Read through the lines below for the string "Wear" and copy each one that has it.

□ □ □

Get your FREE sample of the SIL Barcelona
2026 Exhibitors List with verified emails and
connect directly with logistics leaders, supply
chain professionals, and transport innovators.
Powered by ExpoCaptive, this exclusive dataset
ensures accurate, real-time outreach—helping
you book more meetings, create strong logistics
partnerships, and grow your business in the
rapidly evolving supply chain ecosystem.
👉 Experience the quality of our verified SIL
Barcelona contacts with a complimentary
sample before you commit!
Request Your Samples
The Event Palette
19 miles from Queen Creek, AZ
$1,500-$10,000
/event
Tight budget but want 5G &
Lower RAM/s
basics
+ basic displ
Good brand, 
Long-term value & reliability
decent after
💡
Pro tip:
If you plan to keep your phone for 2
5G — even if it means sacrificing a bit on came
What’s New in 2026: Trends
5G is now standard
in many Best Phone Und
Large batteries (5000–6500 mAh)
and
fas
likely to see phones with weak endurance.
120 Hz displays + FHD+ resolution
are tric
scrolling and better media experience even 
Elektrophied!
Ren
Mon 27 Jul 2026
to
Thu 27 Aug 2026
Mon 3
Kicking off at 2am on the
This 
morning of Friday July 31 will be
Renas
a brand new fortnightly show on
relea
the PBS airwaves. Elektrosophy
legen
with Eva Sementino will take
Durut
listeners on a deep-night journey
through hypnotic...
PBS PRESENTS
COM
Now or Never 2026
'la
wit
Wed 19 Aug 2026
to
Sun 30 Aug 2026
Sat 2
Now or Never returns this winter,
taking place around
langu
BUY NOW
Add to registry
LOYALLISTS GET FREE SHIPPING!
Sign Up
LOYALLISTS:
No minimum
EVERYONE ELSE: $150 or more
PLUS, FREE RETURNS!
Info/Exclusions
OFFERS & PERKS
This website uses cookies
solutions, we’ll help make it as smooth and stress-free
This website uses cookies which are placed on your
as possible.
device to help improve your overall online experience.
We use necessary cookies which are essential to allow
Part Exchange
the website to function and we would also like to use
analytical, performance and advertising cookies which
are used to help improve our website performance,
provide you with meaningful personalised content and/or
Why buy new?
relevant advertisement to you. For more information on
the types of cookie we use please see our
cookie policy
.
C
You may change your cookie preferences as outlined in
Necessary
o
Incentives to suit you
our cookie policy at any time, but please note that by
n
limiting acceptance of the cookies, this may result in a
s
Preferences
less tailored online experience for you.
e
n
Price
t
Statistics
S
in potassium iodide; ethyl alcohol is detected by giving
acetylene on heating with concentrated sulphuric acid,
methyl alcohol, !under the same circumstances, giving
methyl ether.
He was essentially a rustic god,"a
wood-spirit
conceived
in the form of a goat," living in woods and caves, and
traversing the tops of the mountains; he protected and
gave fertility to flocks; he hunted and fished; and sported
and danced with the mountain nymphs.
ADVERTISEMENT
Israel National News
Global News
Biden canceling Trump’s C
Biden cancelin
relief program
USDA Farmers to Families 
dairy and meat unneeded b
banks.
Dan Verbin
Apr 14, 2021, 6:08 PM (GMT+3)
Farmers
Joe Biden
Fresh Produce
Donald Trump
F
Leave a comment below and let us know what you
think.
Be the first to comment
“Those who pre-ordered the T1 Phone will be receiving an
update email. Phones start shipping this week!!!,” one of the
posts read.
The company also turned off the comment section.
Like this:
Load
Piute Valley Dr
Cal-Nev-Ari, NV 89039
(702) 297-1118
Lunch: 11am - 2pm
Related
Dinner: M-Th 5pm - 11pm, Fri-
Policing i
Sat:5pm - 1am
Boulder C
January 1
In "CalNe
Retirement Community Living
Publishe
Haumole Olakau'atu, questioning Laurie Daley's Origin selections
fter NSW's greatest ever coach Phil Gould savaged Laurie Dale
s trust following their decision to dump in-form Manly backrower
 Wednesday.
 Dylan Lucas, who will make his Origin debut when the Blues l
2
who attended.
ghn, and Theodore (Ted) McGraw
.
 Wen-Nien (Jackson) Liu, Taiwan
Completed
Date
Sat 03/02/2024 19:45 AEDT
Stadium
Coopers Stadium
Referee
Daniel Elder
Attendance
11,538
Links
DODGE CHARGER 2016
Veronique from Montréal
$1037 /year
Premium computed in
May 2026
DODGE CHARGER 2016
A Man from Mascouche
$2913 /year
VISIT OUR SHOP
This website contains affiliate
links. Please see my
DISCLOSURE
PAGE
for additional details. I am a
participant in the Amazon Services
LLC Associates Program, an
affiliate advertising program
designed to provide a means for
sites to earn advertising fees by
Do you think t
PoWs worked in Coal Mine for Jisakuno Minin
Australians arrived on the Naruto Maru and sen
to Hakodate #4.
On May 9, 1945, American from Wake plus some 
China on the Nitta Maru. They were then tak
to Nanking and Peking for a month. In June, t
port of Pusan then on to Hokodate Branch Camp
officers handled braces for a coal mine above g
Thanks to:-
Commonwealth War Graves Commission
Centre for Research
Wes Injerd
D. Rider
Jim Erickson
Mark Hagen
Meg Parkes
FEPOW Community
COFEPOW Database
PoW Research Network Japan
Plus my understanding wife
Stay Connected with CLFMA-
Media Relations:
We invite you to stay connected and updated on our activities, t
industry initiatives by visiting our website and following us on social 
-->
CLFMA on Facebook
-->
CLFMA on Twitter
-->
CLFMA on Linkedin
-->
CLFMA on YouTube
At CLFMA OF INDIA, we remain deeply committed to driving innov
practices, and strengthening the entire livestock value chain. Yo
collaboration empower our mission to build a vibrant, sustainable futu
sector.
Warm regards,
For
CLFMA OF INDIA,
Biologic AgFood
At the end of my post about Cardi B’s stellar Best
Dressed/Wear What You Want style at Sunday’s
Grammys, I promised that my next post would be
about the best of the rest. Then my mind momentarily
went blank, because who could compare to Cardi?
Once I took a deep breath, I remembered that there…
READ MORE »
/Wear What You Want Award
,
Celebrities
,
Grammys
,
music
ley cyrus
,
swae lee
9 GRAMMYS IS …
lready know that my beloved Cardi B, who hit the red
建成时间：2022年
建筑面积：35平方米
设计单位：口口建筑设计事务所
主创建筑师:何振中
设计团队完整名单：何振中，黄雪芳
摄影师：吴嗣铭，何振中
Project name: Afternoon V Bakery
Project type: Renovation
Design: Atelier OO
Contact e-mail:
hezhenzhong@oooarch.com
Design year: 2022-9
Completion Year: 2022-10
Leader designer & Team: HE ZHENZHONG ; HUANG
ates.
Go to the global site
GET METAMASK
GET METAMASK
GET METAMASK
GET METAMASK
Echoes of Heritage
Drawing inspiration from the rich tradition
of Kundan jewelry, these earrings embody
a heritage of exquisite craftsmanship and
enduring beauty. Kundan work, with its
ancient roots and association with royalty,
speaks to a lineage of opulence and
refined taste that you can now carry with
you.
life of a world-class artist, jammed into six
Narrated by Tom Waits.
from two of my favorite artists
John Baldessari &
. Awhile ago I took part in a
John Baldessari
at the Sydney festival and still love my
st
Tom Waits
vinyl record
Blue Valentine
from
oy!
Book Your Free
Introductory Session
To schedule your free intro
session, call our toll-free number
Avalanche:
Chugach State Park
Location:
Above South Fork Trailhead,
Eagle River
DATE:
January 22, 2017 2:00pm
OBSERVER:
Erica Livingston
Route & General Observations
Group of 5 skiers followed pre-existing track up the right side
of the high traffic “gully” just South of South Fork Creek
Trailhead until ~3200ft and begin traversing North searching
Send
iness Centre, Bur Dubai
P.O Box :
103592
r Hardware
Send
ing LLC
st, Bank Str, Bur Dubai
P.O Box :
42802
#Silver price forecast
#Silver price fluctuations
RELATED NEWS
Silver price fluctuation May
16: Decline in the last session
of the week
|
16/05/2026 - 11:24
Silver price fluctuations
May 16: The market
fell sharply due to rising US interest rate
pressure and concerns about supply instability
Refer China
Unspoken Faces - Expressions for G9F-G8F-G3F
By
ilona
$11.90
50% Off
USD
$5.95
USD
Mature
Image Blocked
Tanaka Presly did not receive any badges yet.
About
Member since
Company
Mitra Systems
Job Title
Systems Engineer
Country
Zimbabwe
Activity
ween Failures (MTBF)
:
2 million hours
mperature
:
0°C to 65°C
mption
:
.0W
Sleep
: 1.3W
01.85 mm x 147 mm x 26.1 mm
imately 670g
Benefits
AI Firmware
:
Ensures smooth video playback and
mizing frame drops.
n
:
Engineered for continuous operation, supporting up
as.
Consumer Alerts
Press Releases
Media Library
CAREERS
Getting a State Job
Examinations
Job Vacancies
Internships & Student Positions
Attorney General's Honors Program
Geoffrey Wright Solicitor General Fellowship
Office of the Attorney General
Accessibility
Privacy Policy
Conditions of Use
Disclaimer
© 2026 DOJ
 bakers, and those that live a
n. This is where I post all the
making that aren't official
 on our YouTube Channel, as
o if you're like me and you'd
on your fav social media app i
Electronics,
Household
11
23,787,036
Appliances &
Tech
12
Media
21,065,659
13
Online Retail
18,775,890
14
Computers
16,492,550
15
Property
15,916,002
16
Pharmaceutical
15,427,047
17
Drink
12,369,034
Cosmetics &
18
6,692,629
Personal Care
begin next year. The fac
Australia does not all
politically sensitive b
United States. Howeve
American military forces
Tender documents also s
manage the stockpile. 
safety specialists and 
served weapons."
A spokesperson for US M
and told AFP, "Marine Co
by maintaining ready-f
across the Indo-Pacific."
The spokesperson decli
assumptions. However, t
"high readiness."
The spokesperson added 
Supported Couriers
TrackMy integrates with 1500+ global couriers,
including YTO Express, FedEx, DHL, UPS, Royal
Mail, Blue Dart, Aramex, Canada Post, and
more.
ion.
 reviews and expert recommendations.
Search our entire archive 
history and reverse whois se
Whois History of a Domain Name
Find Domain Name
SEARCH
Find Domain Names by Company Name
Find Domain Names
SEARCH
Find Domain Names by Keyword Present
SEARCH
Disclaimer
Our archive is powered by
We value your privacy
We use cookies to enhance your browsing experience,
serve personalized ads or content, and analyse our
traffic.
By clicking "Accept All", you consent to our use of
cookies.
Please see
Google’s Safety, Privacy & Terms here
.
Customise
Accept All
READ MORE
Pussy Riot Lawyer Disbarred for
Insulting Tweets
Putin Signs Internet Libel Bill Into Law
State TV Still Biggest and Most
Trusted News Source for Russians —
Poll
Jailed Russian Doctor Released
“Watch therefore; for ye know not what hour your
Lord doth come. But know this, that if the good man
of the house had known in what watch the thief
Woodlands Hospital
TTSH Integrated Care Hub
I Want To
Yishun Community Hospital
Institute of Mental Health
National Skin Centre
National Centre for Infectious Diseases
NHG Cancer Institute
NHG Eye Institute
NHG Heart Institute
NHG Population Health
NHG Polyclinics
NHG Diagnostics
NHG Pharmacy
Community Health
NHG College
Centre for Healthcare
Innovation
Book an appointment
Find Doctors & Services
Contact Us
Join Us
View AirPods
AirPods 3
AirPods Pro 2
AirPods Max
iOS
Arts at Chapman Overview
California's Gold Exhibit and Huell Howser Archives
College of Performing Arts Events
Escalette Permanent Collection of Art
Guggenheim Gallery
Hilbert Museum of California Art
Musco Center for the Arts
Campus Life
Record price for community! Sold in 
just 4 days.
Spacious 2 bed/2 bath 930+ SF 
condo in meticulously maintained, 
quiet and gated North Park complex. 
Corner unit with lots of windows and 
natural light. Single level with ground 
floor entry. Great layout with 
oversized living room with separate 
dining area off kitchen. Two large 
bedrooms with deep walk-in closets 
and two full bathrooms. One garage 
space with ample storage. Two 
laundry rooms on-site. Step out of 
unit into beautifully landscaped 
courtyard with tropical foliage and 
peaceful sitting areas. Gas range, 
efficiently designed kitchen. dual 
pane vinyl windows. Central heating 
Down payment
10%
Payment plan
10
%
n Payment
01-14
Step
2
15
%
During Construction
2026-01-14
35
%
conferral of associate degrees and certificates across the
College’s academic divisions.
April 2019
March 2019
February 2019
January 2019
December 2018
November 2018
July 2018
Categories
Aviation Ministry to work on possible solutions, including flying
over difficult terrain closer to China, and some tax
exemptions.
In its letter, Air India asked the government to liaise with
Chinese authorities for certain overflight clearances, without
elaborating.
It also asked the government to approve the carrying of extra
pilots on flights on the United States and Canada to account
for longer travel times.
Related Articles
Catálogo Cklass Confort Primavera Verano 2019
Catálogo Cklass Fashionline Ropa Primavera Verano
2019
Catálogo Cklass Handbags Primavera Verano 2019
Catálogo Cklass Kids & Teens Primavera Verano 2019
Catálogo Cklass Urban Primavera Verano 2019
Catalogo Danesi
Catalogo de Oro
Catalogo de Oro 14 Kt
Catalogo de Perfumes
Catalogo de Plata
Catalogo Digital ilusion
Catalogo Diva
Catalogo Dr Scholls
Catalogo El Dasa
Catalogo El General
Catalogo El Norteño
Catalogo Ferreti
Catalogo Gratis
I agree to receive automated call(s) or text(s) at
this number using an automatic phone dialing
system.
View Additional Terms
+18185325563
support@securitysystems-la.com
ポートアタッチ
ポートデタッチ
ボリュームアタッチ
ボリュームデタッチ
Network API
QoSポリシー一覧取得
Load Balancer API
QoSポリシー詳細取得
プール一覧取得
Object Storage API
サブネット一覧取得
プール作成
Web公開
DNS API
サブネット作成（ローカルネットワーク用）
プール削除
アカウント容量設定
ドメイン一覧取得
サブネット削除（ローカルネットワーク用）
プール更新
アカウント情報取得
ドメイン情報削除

□ □ □

#### Solved exercise:
Dressed/Wear What You Want style at Sunday’s
/Wear What You Want Award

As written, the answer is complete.